“Maybe” is the take-away from recent guidance posted on OCR’s mHealth Developer Portal, making me wonder whether the typical health app user will know when her health information is or is not subject to HIPAA protection.
The guidance is clear and straightforward and contains no real surprises to those of us familiar with HIPAA, but it highlights the reality that HIPAA, originally enacted close to 20 years ago, often becomes murky in the context of today’s constantly developing technology. Here’s an excerpt from the guidance that illustrates this point:
Consumer downloads to her smart phone a mobile PHR app offered by her health plan that offers users in its network the ability to request, download and store health plan records. The app also contains the plan’s wellness tools for members, so they can track their progress in improving their health. Health plan analyzes health information and data about app usage to understand the effectiveness of its health and wellness offerings. App developer also offers a separate, direct-to-consumer version of the app that consumers can use to store, manage, and organize their health records, to improve their health habits and to send health information to providers.

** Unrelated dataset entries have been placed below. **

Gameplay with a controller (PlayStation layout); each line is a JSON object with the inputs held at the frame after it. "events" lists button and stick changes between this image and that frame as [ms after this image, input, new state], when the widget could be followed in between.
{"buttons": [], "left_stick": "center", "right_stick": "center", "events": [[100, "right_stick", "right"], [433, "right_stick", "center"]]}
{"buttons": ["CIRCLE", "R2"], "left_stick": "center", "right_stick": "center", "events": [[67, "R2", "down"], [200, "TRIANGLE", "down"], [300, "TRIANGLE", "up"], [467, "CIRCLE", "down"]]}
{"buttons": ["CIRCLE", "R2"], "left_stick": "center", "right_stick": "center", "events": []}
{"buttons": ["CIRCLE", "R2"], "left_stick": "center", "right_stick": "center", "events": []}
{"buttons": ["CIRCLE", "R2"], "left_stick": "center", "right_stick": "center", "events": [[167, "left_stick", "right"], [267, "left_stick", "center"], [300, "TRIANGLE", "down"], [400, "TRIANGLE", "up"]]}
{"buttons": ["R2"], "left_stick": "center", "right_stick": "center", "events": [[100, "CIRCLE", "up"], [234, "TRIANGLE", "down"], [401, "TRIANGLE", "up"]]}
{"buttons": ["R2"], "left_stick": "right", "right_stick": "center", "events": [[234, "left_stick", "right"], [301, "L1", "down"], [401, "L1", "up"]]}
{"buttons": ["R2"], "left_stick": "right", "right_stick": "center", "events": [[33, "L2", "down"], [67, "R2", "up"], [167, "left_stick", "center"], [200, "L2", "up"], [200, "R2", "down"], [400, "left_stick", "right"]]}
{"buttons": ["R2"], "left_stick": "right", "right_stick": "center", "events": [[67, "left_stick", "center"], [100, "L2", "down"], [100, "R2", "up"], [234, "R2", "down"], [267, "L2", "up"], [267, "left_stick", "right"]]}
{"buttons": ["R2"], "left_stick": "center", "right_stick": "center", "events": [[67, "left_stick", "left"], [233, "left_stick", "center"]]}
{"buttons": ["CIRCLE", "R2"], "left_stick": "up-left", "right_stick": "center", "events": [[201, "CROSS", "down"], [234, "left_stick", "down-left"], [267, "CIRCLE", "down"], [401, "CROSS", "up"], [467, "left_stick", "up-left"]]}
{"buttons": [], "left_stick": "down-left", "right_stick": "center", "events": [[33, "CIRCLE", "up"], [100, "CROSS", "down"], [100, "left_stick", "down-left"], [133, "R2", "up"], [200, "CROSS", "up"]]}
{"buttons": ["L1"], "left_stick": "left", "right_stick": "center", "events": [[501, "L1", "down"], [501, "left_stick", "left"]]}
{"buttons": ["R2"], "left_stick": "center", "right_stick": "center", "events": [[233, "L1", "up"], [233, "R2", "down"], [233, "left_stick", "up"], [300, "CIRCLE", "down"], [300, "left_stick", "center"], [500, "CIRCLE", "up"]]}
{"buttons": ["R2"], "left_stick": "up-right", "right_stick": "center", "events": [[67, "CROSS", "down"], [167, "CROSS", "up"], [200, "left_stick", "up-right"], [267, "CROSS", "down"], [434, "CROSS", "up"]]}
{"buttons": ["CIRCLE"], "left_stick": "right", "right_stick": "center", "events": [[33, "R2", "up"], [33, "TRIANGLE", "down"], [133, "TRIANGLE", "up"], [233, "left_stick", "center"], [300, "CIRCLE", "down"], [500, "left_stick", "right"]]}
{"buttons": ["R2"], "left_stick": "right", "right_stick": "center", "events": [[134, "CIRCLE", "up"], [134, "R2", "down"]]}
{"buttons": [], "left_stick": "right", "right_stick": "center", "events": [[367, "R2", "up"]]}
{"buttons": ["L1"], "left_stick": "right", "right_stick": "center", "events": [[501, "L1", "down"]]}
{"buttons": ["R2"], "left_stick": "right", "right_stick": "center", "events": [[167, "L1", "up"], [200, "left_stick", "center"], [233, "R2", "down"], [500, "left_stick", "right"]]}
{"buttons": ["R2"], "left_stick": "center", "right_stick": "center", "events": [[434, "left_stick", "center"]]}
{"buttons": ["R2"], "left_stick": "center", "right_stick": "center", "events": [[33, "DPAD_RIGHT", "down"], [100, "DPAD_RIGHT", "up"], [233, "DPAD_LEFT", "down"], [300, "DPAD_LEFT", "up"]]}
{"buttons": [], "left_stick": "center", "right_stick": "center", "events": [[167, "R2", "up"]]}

Is the app developer a business associate under HIPAA, such that the app user’s information is subject to HIPAA protection?
Yes, with respect to the app offered by the health plan, and no, when offering the direct-to-consumer app. Developer is a business associate of the health plan, because it is creating, receiving, maintaining, or transmitting protected health information (PHI) on behalf of a covered entity. Developer must comply with applicable HIPAA Rules requirements with respect to the PHI involved in its work on behalf of the health plan. But its “direct-to-consumer” product is not provided on behalf of a covered entity or other business associate, and developer activities with respect to that product are not subject to the HIPAA Rules. Therefore, as long as the developer keeps the health information attached to these two versions of the app separate, so that information from the direct-to-consumer version is not part of the product offering to the covered entity health plan, the developer does not need to apply HIPAA protections to the consumer information obtained through the “direct-to-consumer” app.
So if I download this app because my health plan offers it, my PHI should be HIPAA-protected, but what if I inadvertently download the “direct-to-consumer” version? Will it look different or warn me that my information is not protected by HIPAA? Will the app developer have different security controls for the health plan-purchased app versus the direct-to-consumer app?
HIPAA only applies to (and protects) individually identifiable health information created, received, maintained or transmitted by a covered entity or business associate, so perhaps health app users should be given a “Notice of Non-(HIPAA) Privacy Practices” before inputting health information into an app that exists outside the realm of HIPAA protection.